Menangisi Karunia

Oleh: Irsyad Azizi, Lc. Dpl.

Lelaki itu tertegun syahdu. Bulir-bulir kristal bening perlahan membasahi pipinya. Mata yang basah itu menatap kosong ke arah meja hidangan di depannya. Baru saja semangkuk makanan diantarkan untuknya berbuka puasa. Perlahan, terdengar gumaman parau dari mulutnya, "Aku ingat Mush`ab bin Umair yang syahid di Uhud. Ia jauh lebih baik dariku. Ketika ia syahid, tidak ada kain yang cukup untuk menutupi sekujur jenazahnya. Sekarang, kesenangan dunia sedang dibentangkan untuk kita. Aku khawatir, balasan amal kita dipercepat Allah di dunia, hingga tidak ada lagi bagian kita di akhirat kelak."

Abdurrahman bin Auf nama lelaki itu. Satu dari sepuluh manusia yang beruntung mendapat jaminan surga. Seorang Sahabat Rasulullah yang dikenal dalam sejarah Islam sebagai konglomerat yang dermawan. Kisah di atas terjadi cukup jauh setelah Rasulullah mangkat. Saat di mana daerah Islam semakin meluas, dan kesenangan duniawi mulai membelai lembut wajah kaum muslimin.

Cukup menarik menyaksikan Sahabat ini menangis di depan hidangan berbukanya. Seorang manusia yang telah dijamin masuk surga, namun masih saja merasa lebih hina dari orang lain yang tidak mendapatkan jaminan itu. Seorang yang terbiasa dengan limpahan harta, namun masih saja terisak menyaksikan semangkok hidangan berbuka puasa. Ia merasa khawatir jika makanan di depannya akan membuat jatah kebahagiaan di akhirat akan berkurang.

Telah separoh Ramadhan terlewati, sederhana saja, pernahkan perasaan yang sama kita rasakan di depan hidangan ifthar kita? Pernahkah ada bayangan orang-orang tak beruntung di benak kita ketika regukan air pertama membasahi tenggorokan? Tidak usah jauh-jauh berpikir seperti Abdurrahman yang khawatir kalau nikmat ini akan mengurangi balasan di akhirat, paling tidak, pernahkah rasa syukur tulus membuncah ketika suap demi suap memenuhi perut?

Puasa demikian indah mengajarkan banyak hal.
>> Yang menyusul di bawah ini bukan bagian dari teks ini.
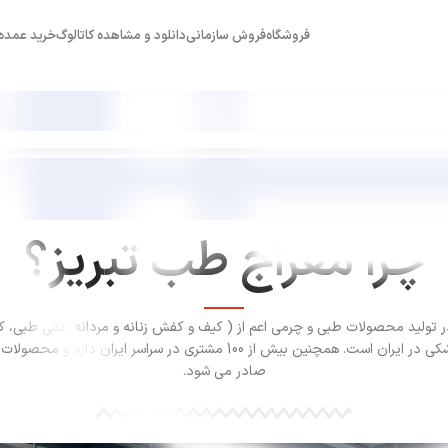
فروشگاه
فروش سازمانی
دانلود و مشاهده کاتالوگ
خرید عمده
چرا معراج طب تبریز؟
ر تولید محصولات طبی و چرمی اعم از ( کیف و کفش زنانه و مردانه، کفی طبی، 
زنانه، کمربند و تجهیزات پزشکی در ایران است. همچنین بیش از 100 مشتری در سراس
صادر می شود.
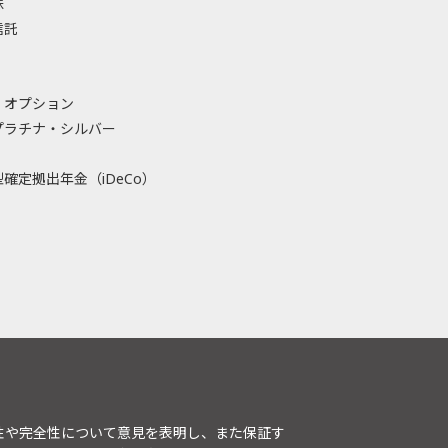
株
信託
・オプション
プラチナ・シルバー
確定拠出年金（iDeCo）
性や完全性について意見を表明し、また保証す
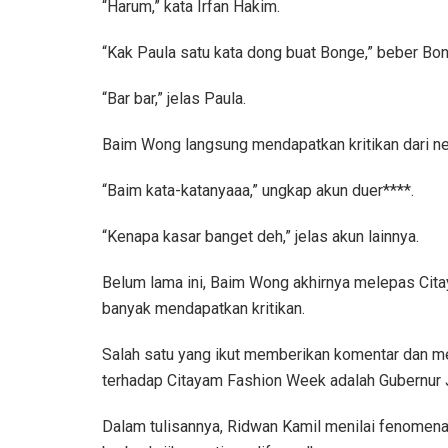
“Harum,” kata Irfan Hakim.
“Kak Paula satu kata dong buat Bonge,” beber Bo
“Bar bar,” jelas Paula.
Baim Wong langsung mendapatkan kritikan dari ne
“Baim kata-katanyaaa,” ungkap akun duer****.
“Kenapa kasar banget deh,” jelas akun lainnya.
Belum lama ini, Baim Wong akhirnya melepas Cita
banyak mendapatkan kritikan.
Salah satu yang ikut memberikan komentar dan 
terhadap Citayam Fashion Week adalah Gubernur 
Dalam tulisannya, Ridwan Kamil menilai fenomen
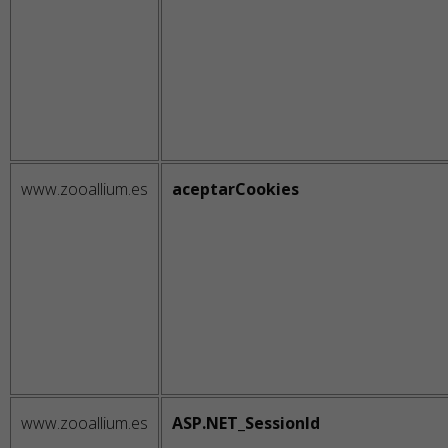
www.zooallium.es
aceptarCookies
www.zooallium.es
ASP.NET_SessionId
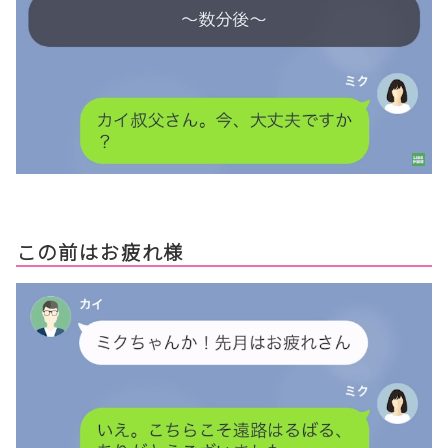
この前はお疲れ様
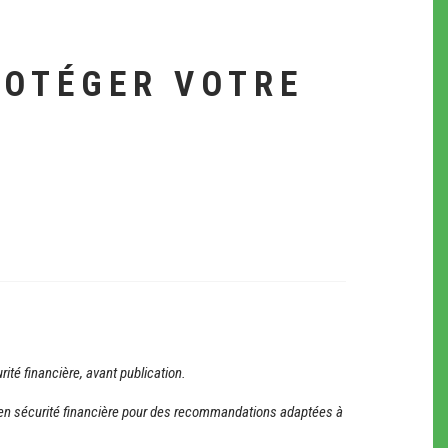
ROTÉGER VOTRE
rité financière, avant publication.
ler en sécurité financière pour des recommandations adaptées à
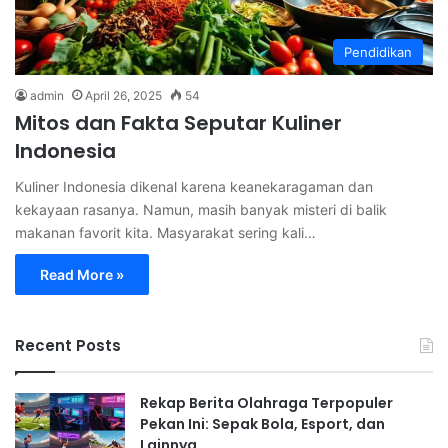
Pendidikan
admin
April 26, 2025
54
Mitos dan Fakta Seputar Kuliner
Indonesia
Kuliner Indonesia dikenal karena keanekaragaman dan
kekayaan rasanya. Namun, masih banyak misteri di balik
makanan favorit kita. Masyarakat sering kali…
Read More »
Recent Posts
Rekap Berita Olahraga Terpopuler
Pekan Ini: Sepak Bola, Esport, dan
Lainnya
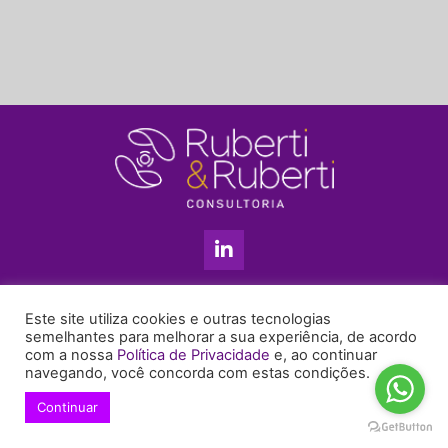
L
i
n
k
11 3813-5201
e
Este site utiliza cookies e outras tecnologias
+55 11 99655-6439
d
semelhantes para melhorar a sua experiência, de acordo
com a nossa
Política de Privacidade
e, ao continuar
i
enyruberti@ruberticonsultoria.com.br
navegando, você concorda com estas condições.
n
-
Continuar
© 2021 Copyright Ruberti & Ruberti Consultoria
i
Política de privacidade
n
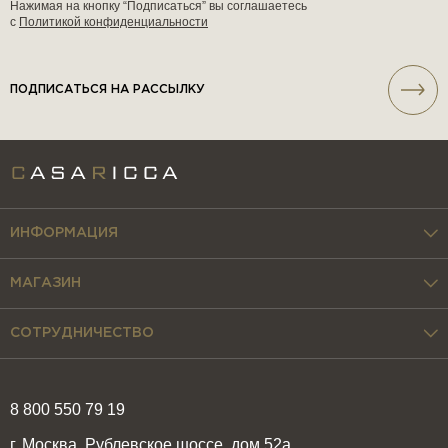
Нажимая на кнопку “Подписаться” вы соглашаетесь
с
Политикой конфиденциальности
ПОДПИСАТЬСЯ НА РАССЫЛКУ
ИНФОРМАЦИЯ
МАГАЗИН
СОТРУДНИЧЕСТВО
8 800 550 79 19
г. Москва, Рублевское шоссе, дом 52а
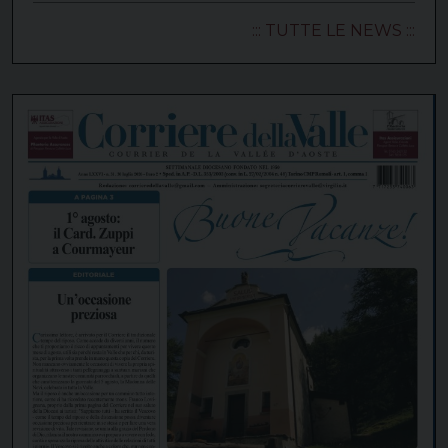
::: TUTTE LE NEWS :::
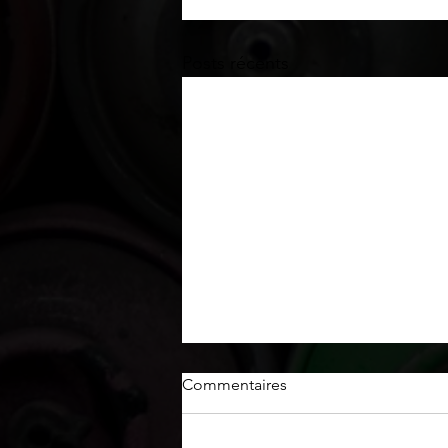
Posts récents
Commentaires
Mulai dari perihnya rasa lapar yang dirasakan kaum papa, hingga perasaan selalu dilihat oleh Sang Pencipta. Sayangnya, semua itu acapkali alpa dihayati ketika makanan telah terhidang di depan kita. Lupa bahwa banyak saudara seiman yang kurang beruntung di tempat lain. Lupa bahwa di kolong-kolong jembatan sana , banyak umat Islam yang hanya berbuka dengan sereguk air sungai, mengais-ngais bekas makanan orang lain untuk melepas lapar seharian. Lupa bahwa di negeri-negeri yang tidak sedamai kita banyak saudara seakidah yang berbuka puasa di bawah desingan peluru, melepas lapar di bawah bayang-bayang kematian.

Jangankan untuk peduli dengan nasib orang lain, hidangan yang menggiurkan kadang malah membuat doa makan terlewatkan. Terkadang yang ada hanya obsesi untuk membalas rasa lapar seharian dengan melahap segala yang ada, naudzubillah. Bila ini yang terjadi, ironis, kita baru mencatat prestasi mampu bertahan lapar dan haus saja. "Betapa banyak manusia yang berpuasa, namun tidak menghasilkan apa-apa selain lapar dan haus belaka (HR. Ahmad)."

Tulisan ini tidak bermaksud untuk melarang berbahagia ketika masa-masa berbuka tiba, karena kita memang berhak untuk gembira ketika itu. Hanya sekedar ajakan untuk menyisakan sedikit waktu merenung dalam kebahagiaan itu. Belajar untuk memahami arti nikmat yang Allah berikan. Belajar memahami kebesaran karunia Allah dalam semangkuk hidangan ifthâr. Bahwa tidak semua orang seberuntung kita. Bahwa di saat mulut ini mengecap nikmat, di tempat lain mungkin banyak mulut yang merintih menahan derita.

Syukur-syukur bila terucap sebait doa untuk mereka-mereka yang kurang beruntung. Lebih syukur lagi bila perenungan itu mampu melahirkan air mata tulus, menangisi karunia Allah, meratapi kelemahan diri mensyukuri segala pemberian-Nya. Sungguh, tidak ada kebahagian di atas kesuksesan meresapi makna pemberian-Nya. Wallâhu a’lam.